His vocal-instrumental composition The Rest is Silence, dedicated to Holocaust victims, was first performed at Teatro alla Scala. His ballet score The Silver Sun premiered at the Elbphilharmonie in Hamburg.

==City Lights==

In 2020 the album City Lights was released by Deutsche Grammophon. The recording, featuring violinist Lisa Batiashvili and the Rundfunk-Sinfonieorchester Berlin, with Rachveli's arrangements based on themes by various composers and own compositions.

The project later developed into a concert programme performed internationally.

==Film and theatre music==

Rachveli has composed music for film and theatre productions. He has written film scores for directors including Giorgi Shengelaia, Tina Menabde, Kakha Melitauri and Rezo Gigineishvili.

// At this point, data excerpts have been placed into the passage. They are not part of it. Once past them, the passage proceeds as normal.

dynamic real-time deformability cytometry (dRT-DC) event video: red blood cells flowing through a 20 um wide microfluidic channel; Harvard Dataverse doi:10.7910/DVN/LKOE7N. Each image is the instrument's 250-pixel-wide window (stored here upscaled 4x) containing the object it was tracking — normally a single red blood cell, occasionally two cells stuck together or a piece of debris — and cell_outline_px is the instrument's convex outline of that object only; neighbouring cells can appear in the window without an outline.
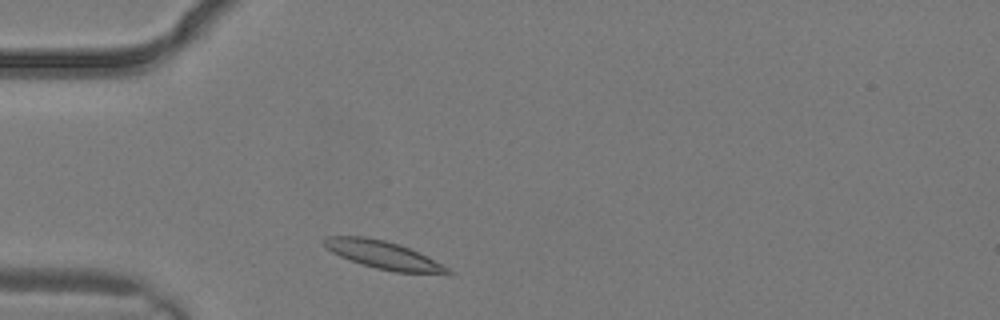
{"species": "common noctule bat (a hibernating species)", "species_latin": "Nyctalus noctula", "temperature_condition": "warm", "stored_images_in_passage": 1, "camera_frame_rate_fps": 3000, "um_per_image_px": 0.085, "animal": {"sex": "male", "body_mass_g": 19.2, "forearm_length_mm": 51.8}, "frame": {"image": 1, "passage_image": 1, "time_ms": 0.0, "image_size_px": [1000, 320], "cell_outline_px": [[456, 272], [452, 276], [448, 276], [396, 272], [376, 268], [340, 256], [332, 252], [320, 240], [324, 236], [364, 236], [384, 240], [400, 244]], "centroid_in_image_um": [32.65, 21.7], "position_along_channel_um": 52.4, "area_um2": 20.17}}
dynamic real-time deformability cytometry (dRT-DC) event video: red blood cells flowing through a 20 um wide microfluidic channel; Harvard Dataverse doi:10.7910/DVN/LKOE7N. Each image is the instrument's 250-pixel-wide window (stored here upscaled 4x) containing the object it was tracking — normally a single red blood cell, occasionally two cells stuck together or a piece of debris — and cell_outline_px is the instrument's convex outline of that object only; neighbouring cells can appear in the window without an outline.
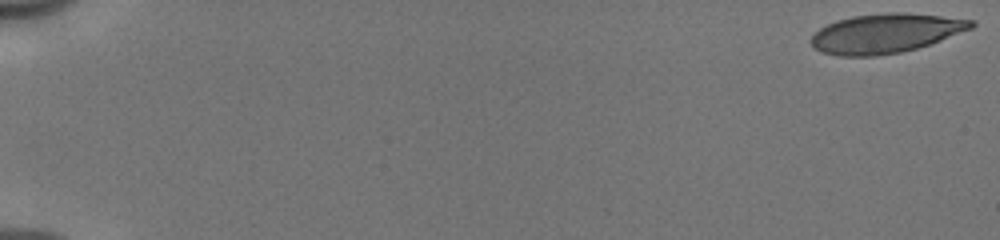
{"species": "human", "species_latin": "Homo sapiens", "temperature_condition": "cold", "stored_images_in_passage": 53, "camera_frame_rate_fps": 3000, "um_per_image_px": 0.085, "donor": {"sex": "male"}, "frame": {"image": 1, "passage_image": 1, "time_ms": 0.0, "image_size_px": [1000, 240], "cell_outline_px": [[976, 24], [972, 28], [940, 40], [916, 48], [900, 52], [876, 56], [840, 56], [824, 52], [816, 48], [808, 40], [820, 28], [836, 20], [852, 16], [888, 12], [904, 12], [976, 20]], "centroid_in_image_um": [75.27, 2.82], "position_along_channel_um": 9.7, "area_um2": 36.47}}
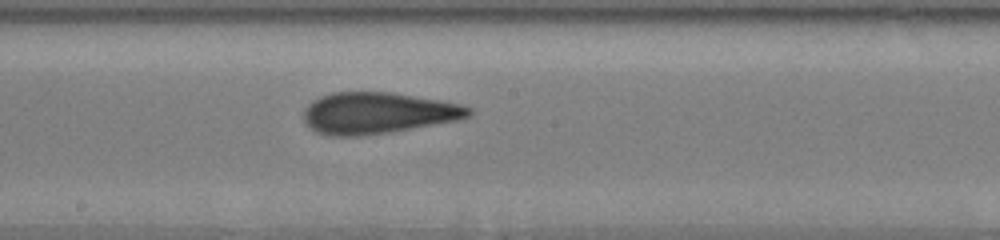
{"frame": {"image": 2, "passage_image": 31, "time_ms": 10.0, "image_size_px": [1000, 240], "cell_outline_px": [[472, 112], [468, 116], [456, 120], [388, 132], [360, 136], [332, 136], [316, 132], [304, 120], [304, 112], [308, 104], [312, 100], [320, 96], [332, 92], [392, 92], [440, 100], [460, 104], [472, 108]], "centroid_in_image_um": [32.08, 9.59], "position_along_channel_um": 216.1, "area_um2": 39.48}}
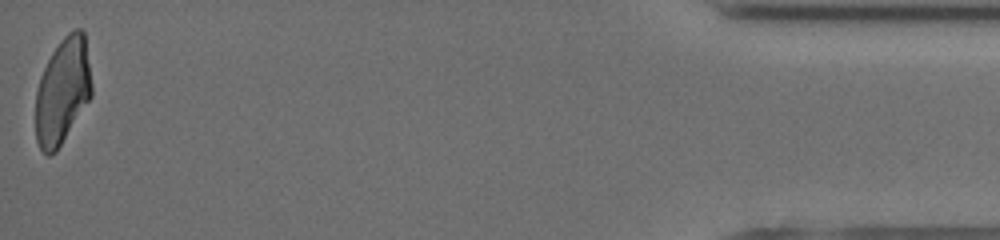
{"frame": {"image": 3, "passage_image": 53, "time_ms": 17.333, "image_size_px": [1000, 240], "cell_outline_px": [[92, 96], [56, 152], [48, 156], [40, 148], [36, 140], [36, 92], [40, 76], [52, 52], [60, 40], [68, 32], [76, 28], [80, 28], [84, 32], [92, 84]], "centroid_in_image_um": [5.32, 7.74], "position_along_channel_um": 429.9, "area_um2": 34.62}, "authors_computed_cell_mechanics": {"area_um2": 38.2058, "velocity_mm_per_s": 3.9794, "shape_relaxation_time_tau1_ms": 6.3242, "shape_relaxation_time_tau2_ms": 1.5422, "deformation_change_tau1": 0.203, "deformation_change_tau2": 0.1056}}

He has frequently collaborated with Georgian theatre director David Doiashvili. His theatre music includes scores for productions such as Macbeth and Life of an Idiot.

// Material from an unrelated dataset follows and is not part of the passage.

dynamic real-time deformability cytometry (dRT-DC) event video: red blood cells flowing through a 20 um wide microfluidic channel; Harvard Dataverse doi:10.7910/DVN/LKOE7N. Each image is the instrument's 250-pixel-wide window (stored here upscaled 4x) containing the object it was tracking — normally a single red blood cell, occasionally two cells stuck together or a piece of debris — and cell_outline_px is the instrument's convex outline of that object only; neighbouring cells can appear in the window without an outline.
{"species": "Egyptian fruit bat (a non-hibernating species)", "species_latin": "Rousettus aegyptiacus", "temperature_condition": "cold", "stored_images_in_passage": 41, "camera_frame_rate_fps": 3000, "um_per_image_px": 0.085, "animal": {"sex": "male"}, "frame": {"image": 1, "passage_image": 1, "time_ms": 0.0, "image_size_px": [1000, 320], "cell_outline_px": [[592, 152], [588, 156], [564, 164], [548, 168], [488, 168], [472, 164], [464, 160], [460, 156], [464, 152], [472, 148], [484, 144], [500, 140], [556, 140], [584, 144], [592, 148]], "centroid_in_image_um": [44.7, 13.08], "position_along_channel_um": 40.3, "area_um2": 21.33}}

==Festivals and cultural initiatives==

Rachveli is the founder of the contemporary music festival KONTRAPUNKT in Tbilisi. The festival presents works by Georgian and international composers including Karlheinz Stockhausen, John Cage, György Ligeti, Luciano Berio, Alfred Schnittke, Sofia Gubaidulina, Arvo Pärt, Valentin Silvestrov, Sulkhan Nasidze, Nodar Mamisashvili, Mikheil Shugliashvili, Natela Svanidze, Josef Bardanashvili, Frangiz Ali-Zadeh, Tigran Mansurian and others.

He has also been involved in promoting the works of Georgian composers internationally, including Giya Kancheli. Kancheli expressed appreciation for Rachveli’s interpretations of his music. Rachveli has conducted performances of Kancheli’s works with various orchestras and soloists, contributing to their presentation to international audiences.

==Support for Ukraine==

Following the Russian invasion of Ukraine in 2022, Rachveli organised several solidarity concerts with the Georgian Philharmonic Orchestra. These included a live-streamed rehearsal in Tbilisi on 24 February 2022 featuring the Ukrainian national anthem.

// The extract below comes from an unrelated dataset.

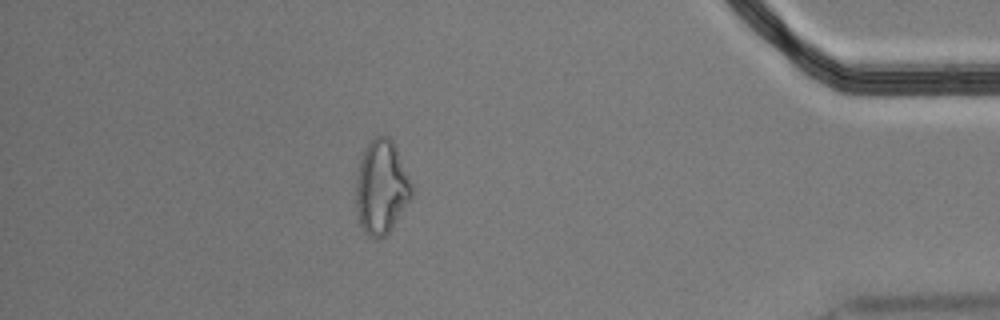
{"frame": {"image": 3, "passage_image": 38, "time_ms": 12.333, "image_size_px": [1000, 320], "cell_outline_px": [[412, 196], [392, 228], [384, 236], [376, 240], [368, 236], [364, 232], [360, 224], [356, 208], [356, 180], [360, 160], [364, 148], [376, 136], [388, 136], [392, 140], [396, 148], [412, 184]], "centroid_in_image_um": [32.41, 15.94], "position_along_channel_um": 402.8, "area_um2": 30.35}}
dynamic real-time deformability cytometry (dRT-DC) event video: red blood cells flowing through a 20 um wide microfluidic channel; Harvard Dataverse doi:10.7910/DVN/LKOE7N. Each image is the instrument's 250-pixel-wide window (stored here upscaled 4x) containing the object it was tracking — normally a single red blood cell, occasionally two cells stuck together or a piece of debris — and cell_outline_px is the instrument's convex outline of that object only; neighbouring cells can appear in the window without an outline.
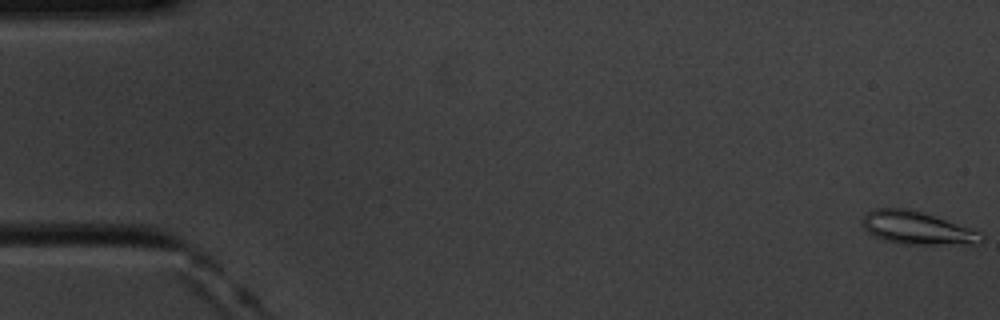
{"species": "common noctule bat (a hibernating species)", "species_latin": "Nyctalus noctula", "temperature_condition": "cold", "stored_images_in_passage": 9, "camera_frame_rate_fps": 3000, "um_per_image_px": 0.085, "animal": {"sex": "male", "body_mass_g": 20.1, "forearm_length_mm": 53.5}, "frame": {"image": 1, "passage_image": 1, "time_ms": 0.0, "image_size_px": [1000, 320], "cell_outline_px": [[984, 240], [976, 244], [904, 244], [884, 240], [868, 232], [860, 224], [860, 220], [872, 208], [908, 208], [980, 232], [984, 236]], "centroid_in_image_um": [77.89, 19.38], "position_along_channel_um": 7.1, "area_um2": 22.48}}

He later conducted charity concerts and fundraising performances supporting Ukraine in Tbilisi and other European cities. He has also performed in Ukraine with ensembles including the National Philharmonic Orchestra of Ukraine, INSO-Lviv Symphony Orchestra and Kyiv Camerata.

==Honours==

Rachveli has received several national and international awards. He is a recipient of the Shota Rustaveli State Prize, one of Georgia's highest cultural honours.

He has also served as a UNICEF Goodwill Ambassador in Georgia.